WHAT THE TASK ASKS. Take the line that holds "fruit: present [76,266,121,310]" and every line after it to the end of the entries, and repeat them exactly without the pictures.

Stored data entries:
────────────────────────────────────────
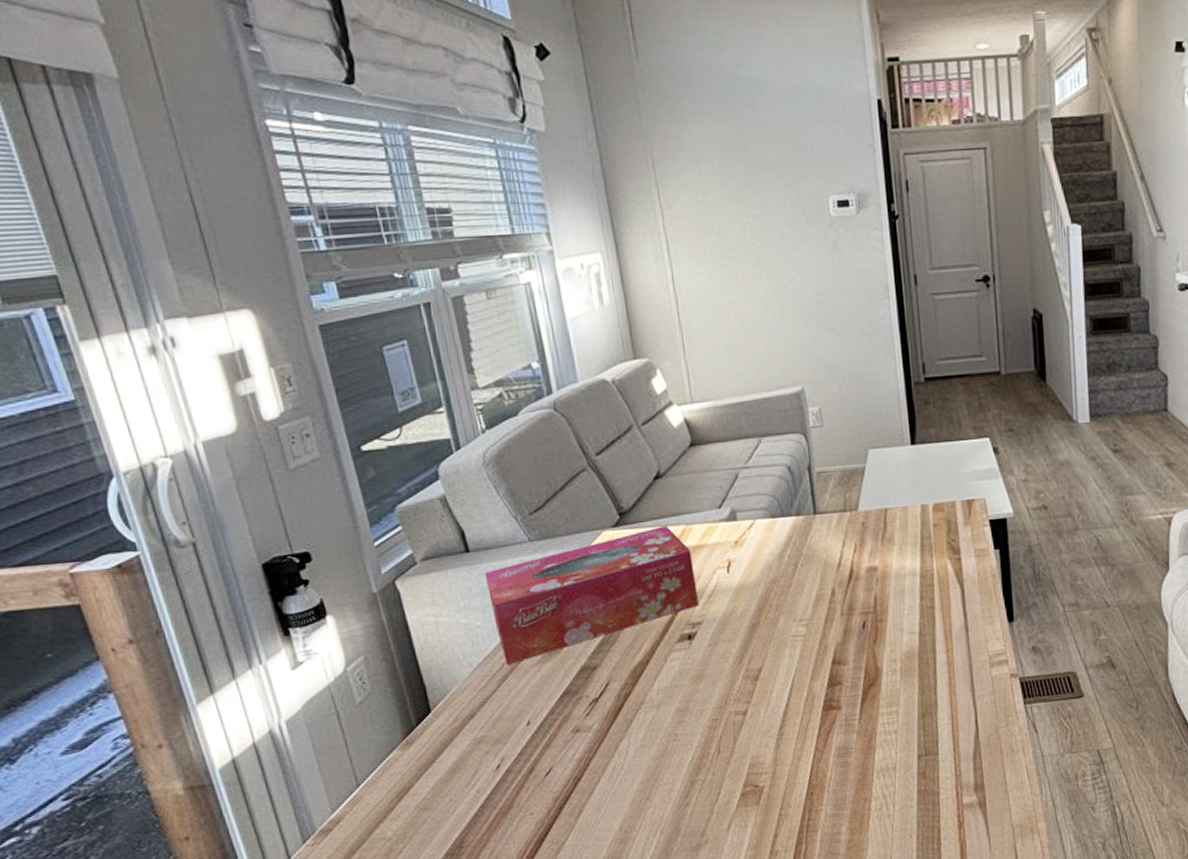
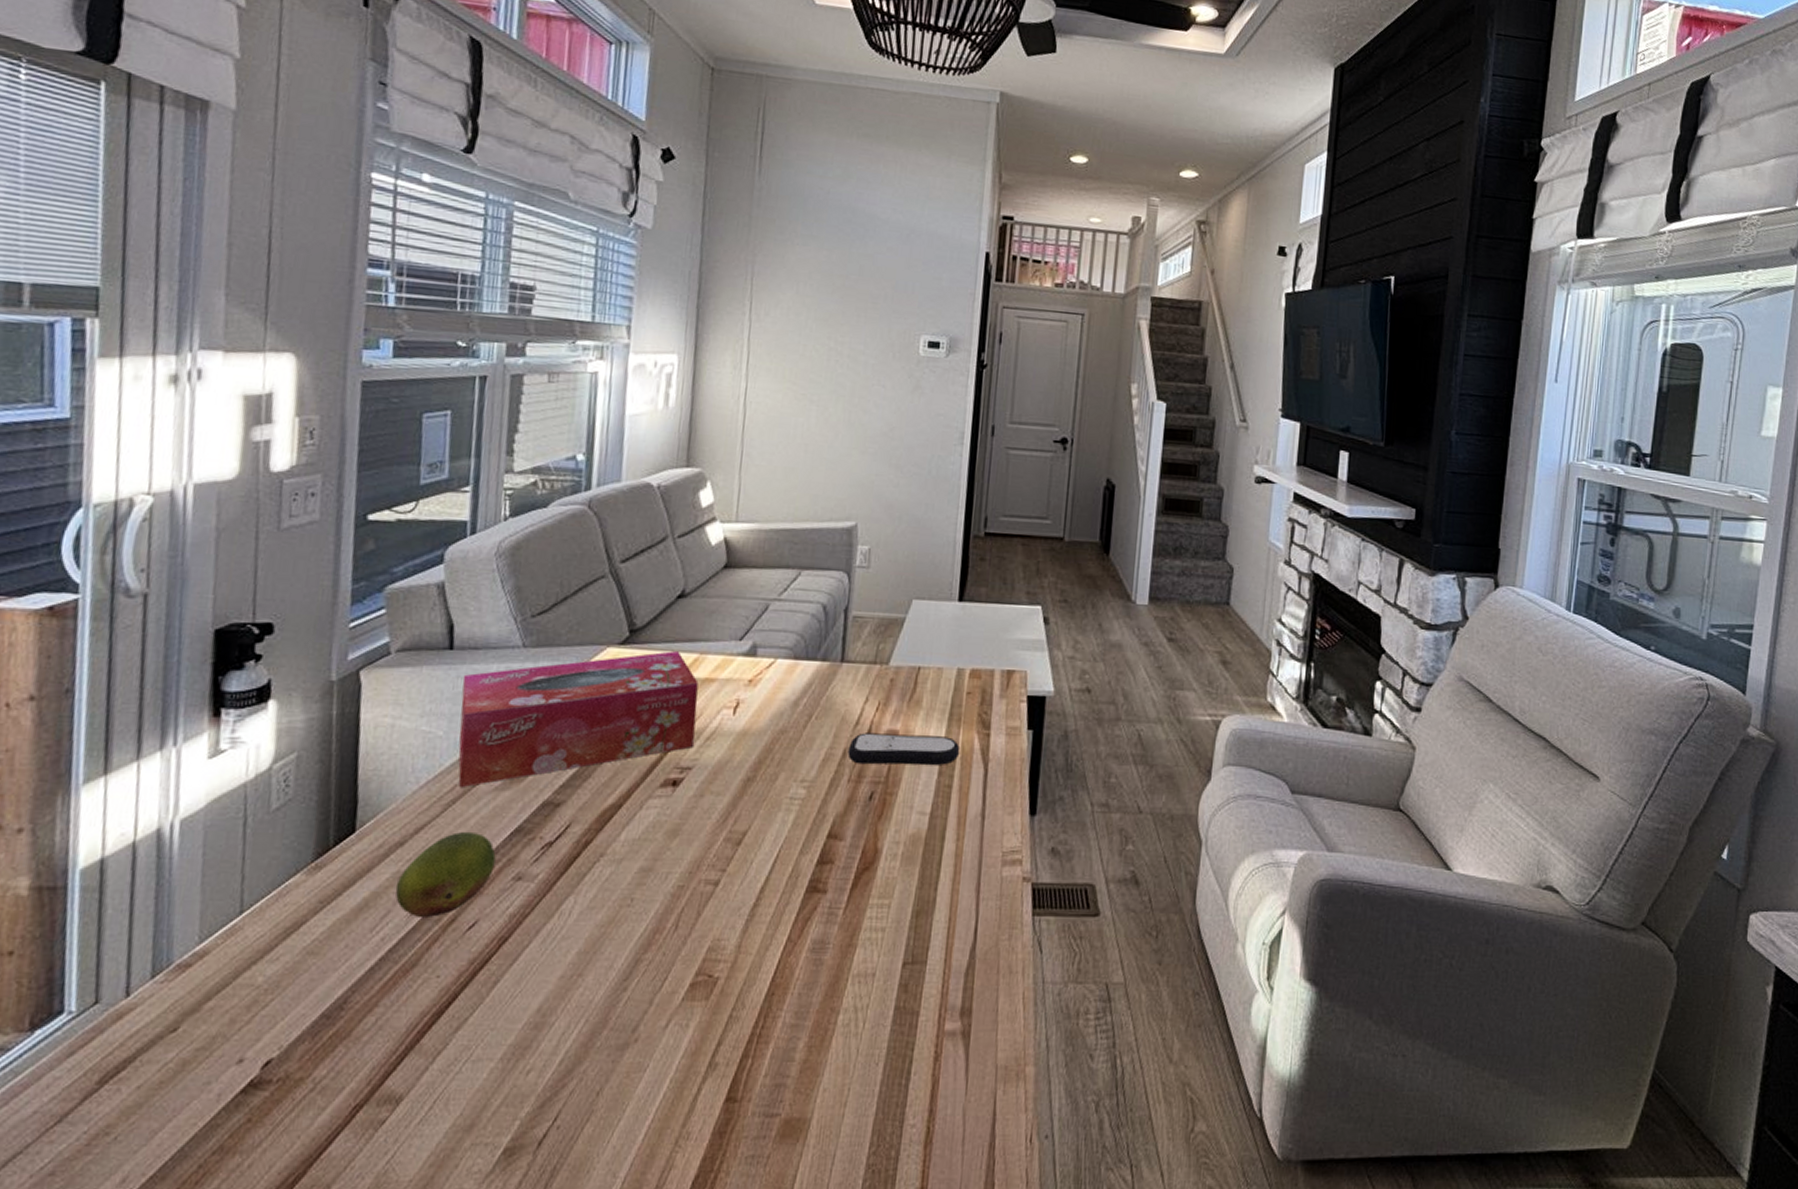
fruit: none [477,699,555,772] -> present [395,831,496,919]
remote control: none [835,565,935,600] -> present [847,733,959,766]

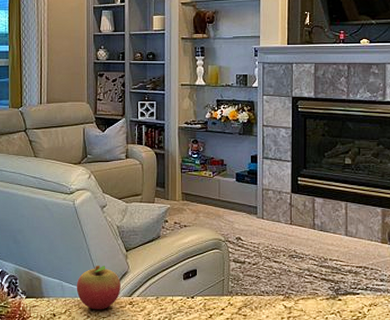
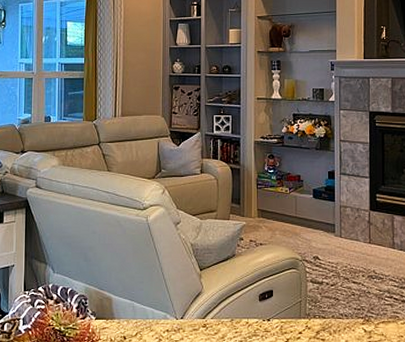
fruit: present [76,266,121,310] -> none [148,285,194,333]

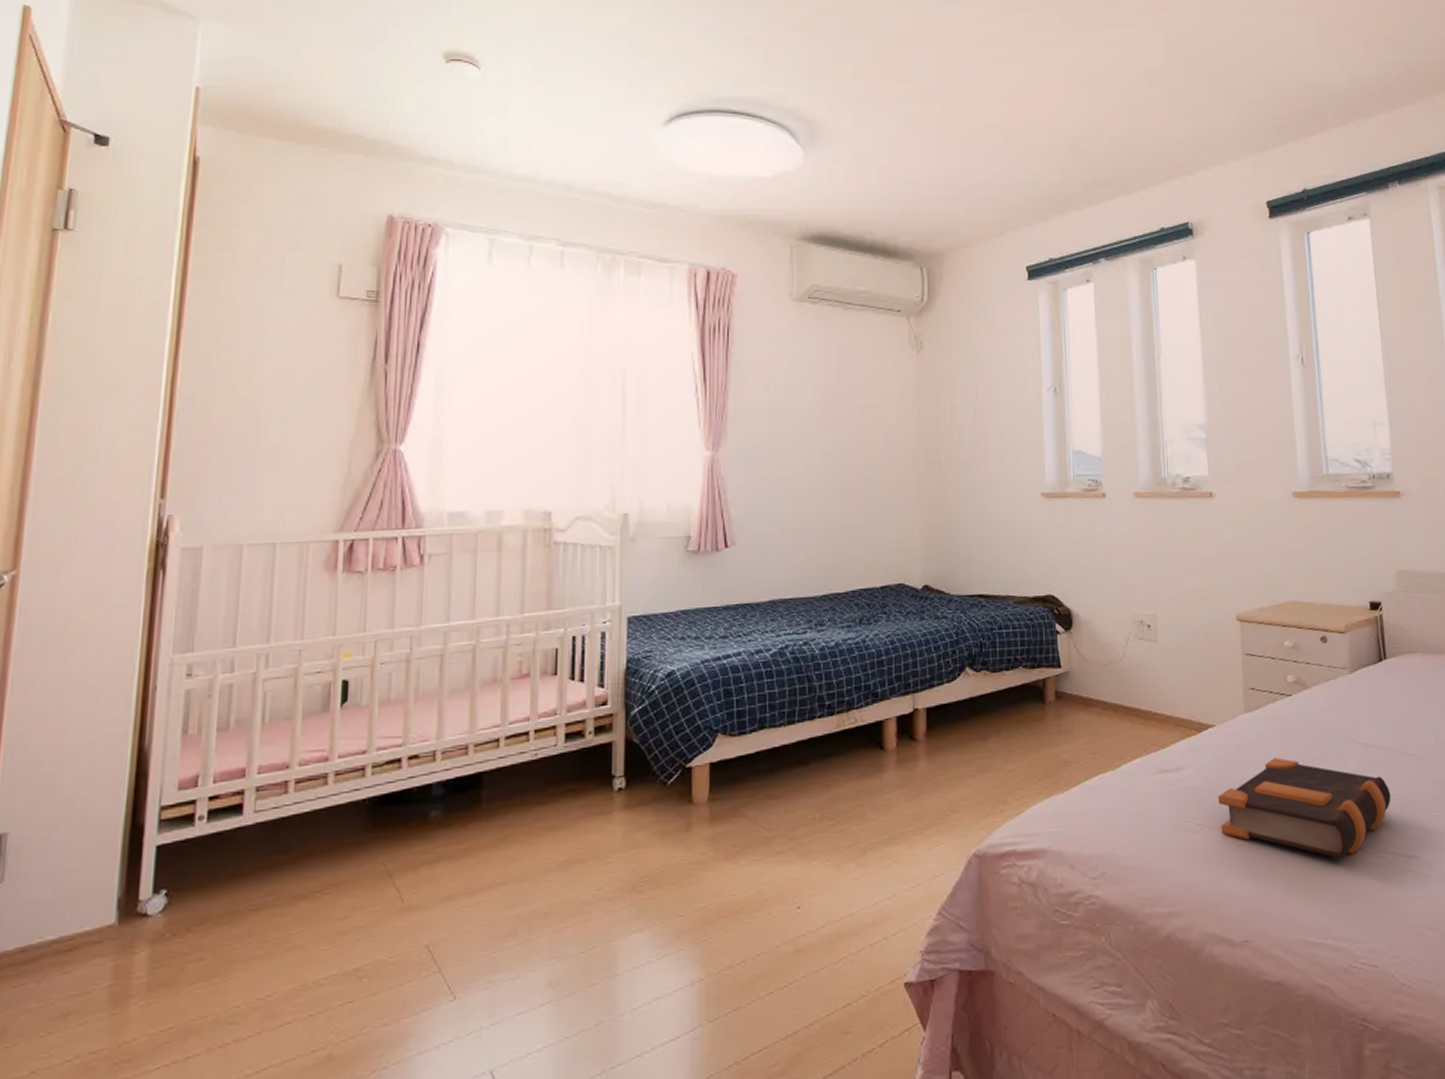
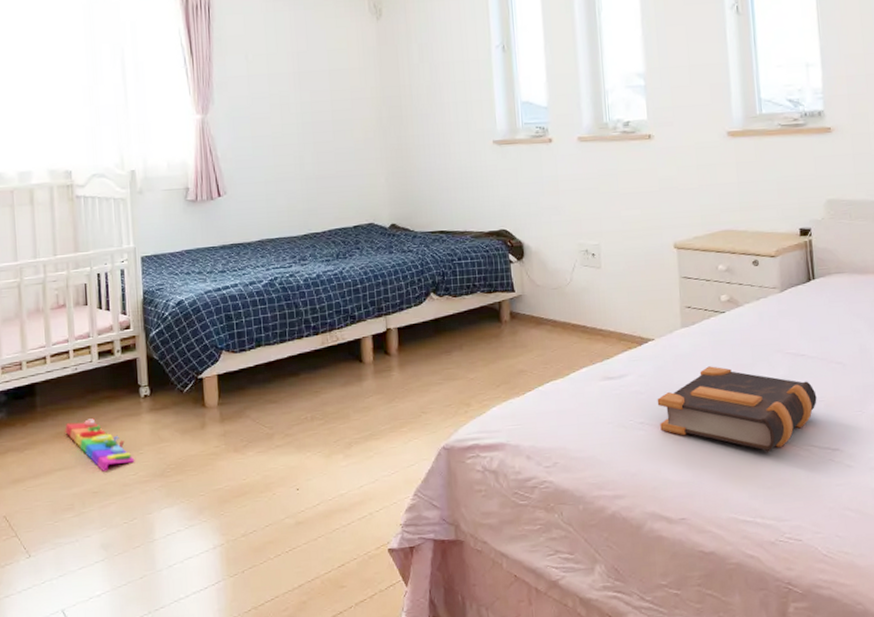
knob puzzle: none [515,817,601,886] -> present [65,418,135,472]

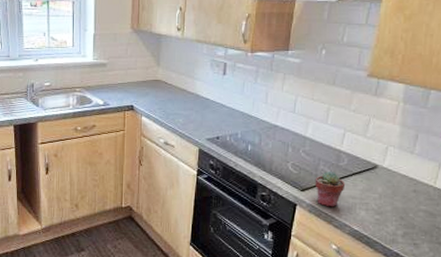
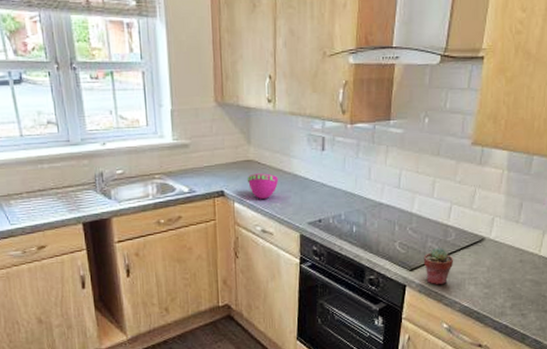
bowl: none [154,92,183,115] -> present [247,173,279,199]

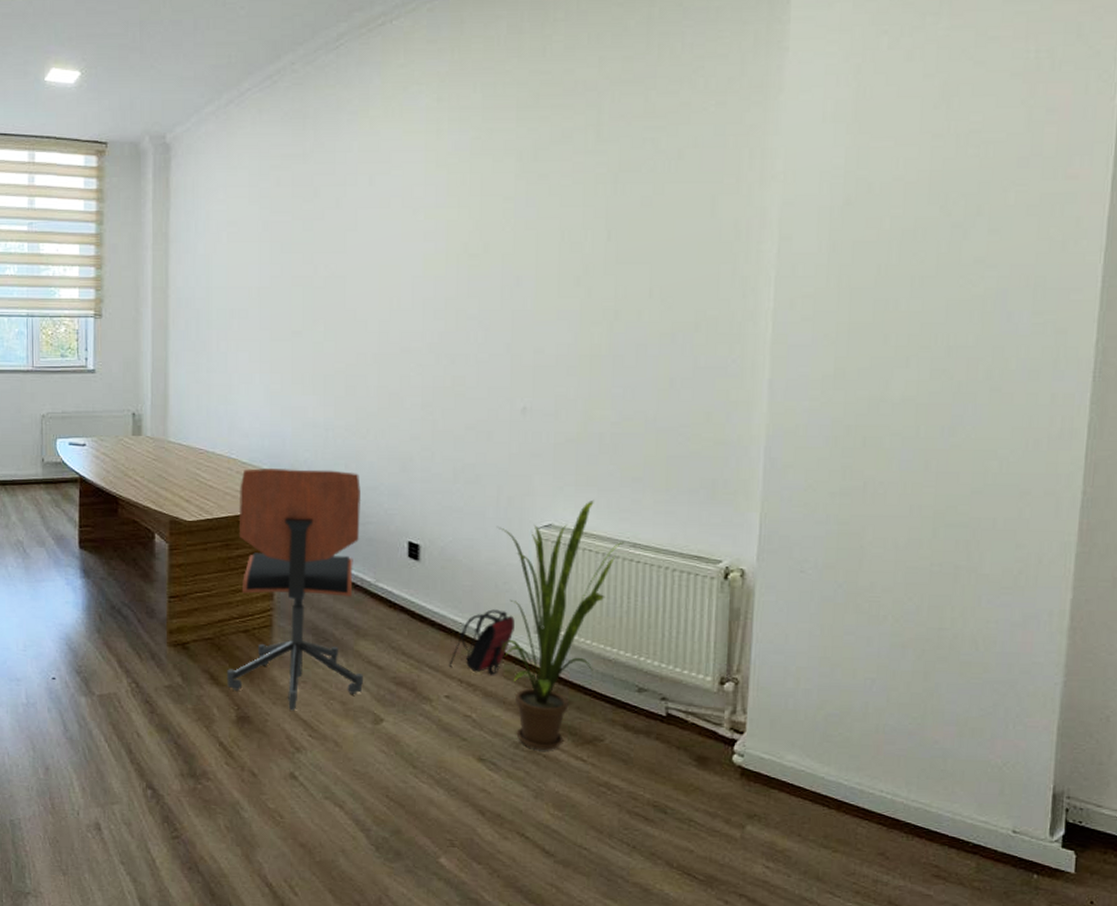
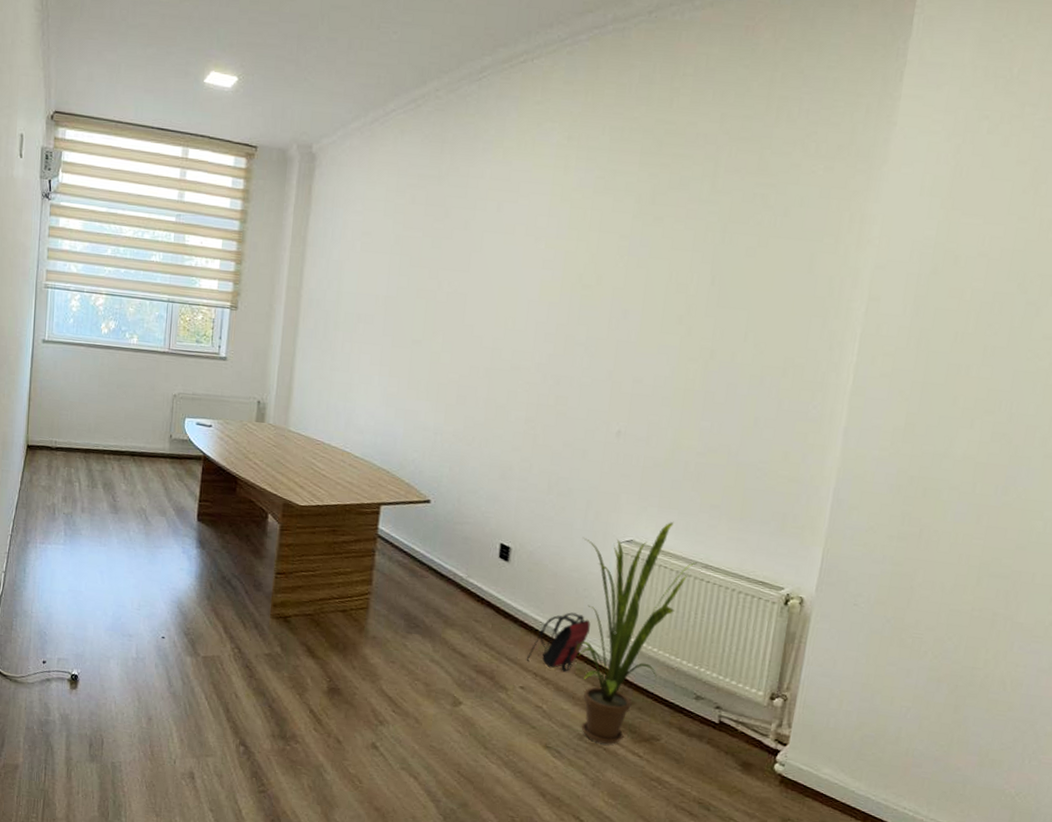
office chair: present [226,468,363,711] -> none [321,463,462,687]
────────────────────────────────────────
ANSWER BOX.
fruit: present [76,266,121,310] -> none [148,285,194,333]

knob puzzle: none [515,817,601,886] -> present [65,418,135,472]

bowl: none [154,92,183,115] -> present [247,173,279,199]

office chair: present [226,468,363,711] -> none [321,463,462,687]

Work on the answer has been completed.